The Liminal Widow and the City’s Moral Geography
By focusing on a single act of sati, Patterson shows how Holwell constructs the widow as both margin and center—marginal because she stands outside the city’s administrative grid, central because her sacrifice commands Holwell’s—and his readers’—full attention. In doing so, he transforms Calcutta’s moral geography: the widow’s body becomes the axis around which notions of rationality, piety, and gender revolve. Patterson reads this as a deliberate spatial strategy: by locating the widow at the edge of the city, Holwell collapses the distance between spectator and spectacle, between British governance and indigenous ritual.

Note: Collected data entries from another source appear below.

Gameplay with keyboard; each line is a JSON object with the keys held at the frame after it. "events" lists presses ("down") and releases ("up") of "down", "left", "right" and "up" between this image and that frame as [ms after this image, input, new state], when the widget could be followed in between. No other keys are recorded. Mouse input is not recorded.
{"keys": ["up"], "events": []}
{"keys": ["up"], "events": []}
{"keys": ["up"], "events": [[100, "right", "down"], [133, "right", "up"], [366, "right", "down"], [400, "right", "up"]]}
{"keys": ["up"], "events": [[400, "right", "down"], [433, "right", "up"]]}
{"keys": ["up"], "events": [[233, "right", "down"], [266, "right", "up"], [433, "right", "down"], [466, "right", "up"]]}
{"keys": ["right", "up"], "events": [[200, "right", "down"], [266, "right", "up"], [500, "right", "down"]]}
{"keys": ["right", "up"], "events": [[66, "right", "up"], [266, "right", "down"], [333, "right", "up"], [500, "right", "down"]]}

Patterson demonstrates that Holwell’s account of sati does more than describe a ritual. It constructs Calcutta as a layered palimpsest—administrative precincts, hospital wards, suburban cremation grounds, and imperial archives all overlaid by the heat of the pyre. The city emerges as a contested terrain of belief and authority, where the act of voluntary sacrifice mediates European anxieties about power, religion, and knowledge. In Patterson’s interpretation, Holwell’s spatial imagination of Calcutta reveals as much about British intellectual culture as it does about Indian religious practice.
Source
Patterson, J. E. (2017). An Eighteenth-Century Account of Sati: John Zephaniah Holwell’s ‘Religious Tenets of the Gentoos’ and ‘Voluntary Sacrifice’(1767). South Asia: Journal of South Asian Studies, 40(1), 24-39.